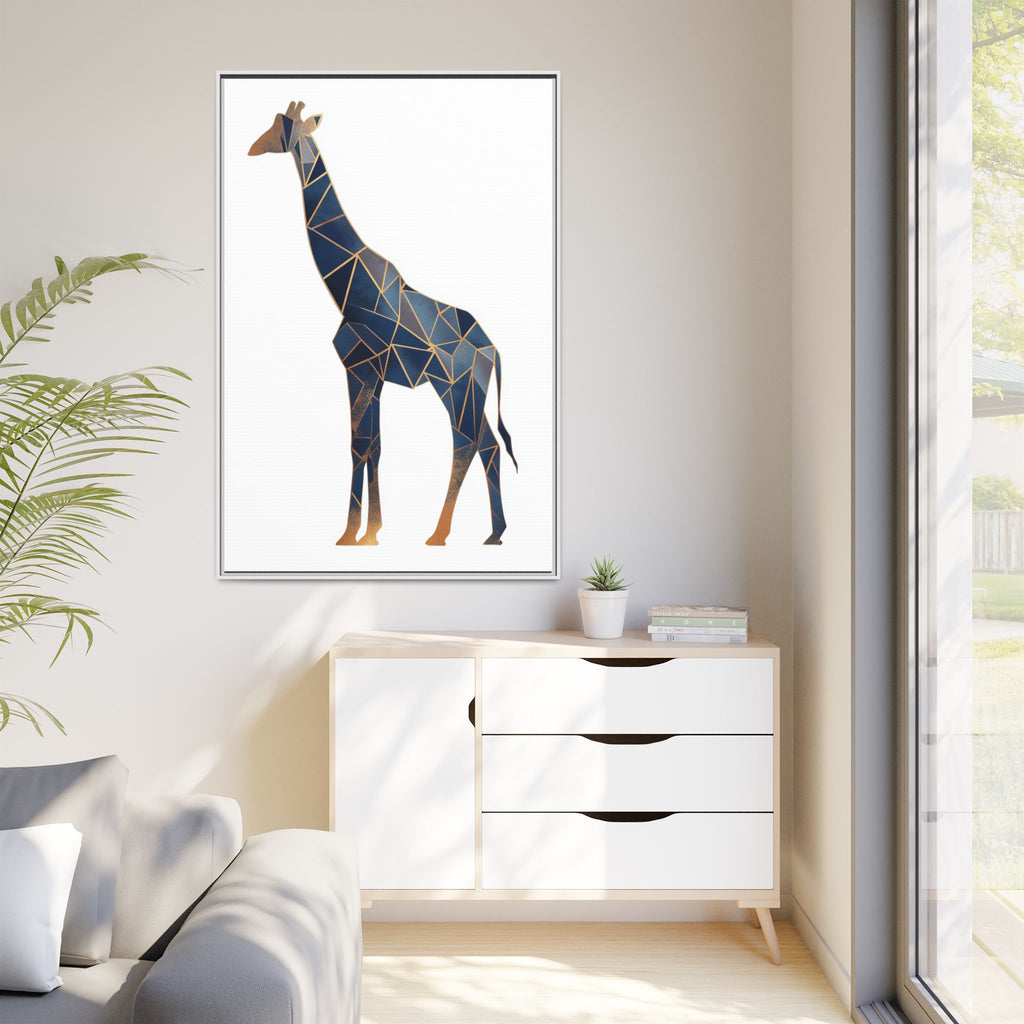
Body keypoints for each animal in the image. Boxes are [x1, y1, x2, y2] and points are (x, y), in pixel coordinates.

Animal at [248, 100, 517, 547]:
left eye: (281, 127)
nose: (253, 147)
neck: (348, 288)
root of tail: (492, 350)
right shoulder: (370, 374)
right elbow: (372, 445)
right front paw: (368, 532)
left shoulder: (359, 367)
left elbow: (360, 445)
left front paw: (354, 534)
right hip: (468, 391)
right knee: (488, 445)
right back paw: (494, 533)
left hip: (454, 387)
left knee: (466, 443)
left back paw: (440, 534)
════════════════════
▶ [Problem description] Reproduce the data above word for word from its first line through the line that holds "left knee: (466, 443)", both ends included; skip pictures.

▶ [Solution to this task]
Body keypoints for each animal in the image. Boxes are [x1, y1, x2, y2] and points are (x, y), in pixel coordinates.

Animal at [248, 100, 517, 547]:
left eye: (281, 127)
nose: (253, 147)
neck: (348, 288)
root of tail: (492, 350)
right shoulder: (370, 374)
right elbow: (372, 445)
right front paw: (368, 532)
left shoulder: (359, 367)
left elbow: (360, 445)
left front paw: (354, 534)
right hip: (468, 391)
right knee: (488, 445)
right back paw: (494, 533)
left hip: (454, 387)
left knee: (466, 443)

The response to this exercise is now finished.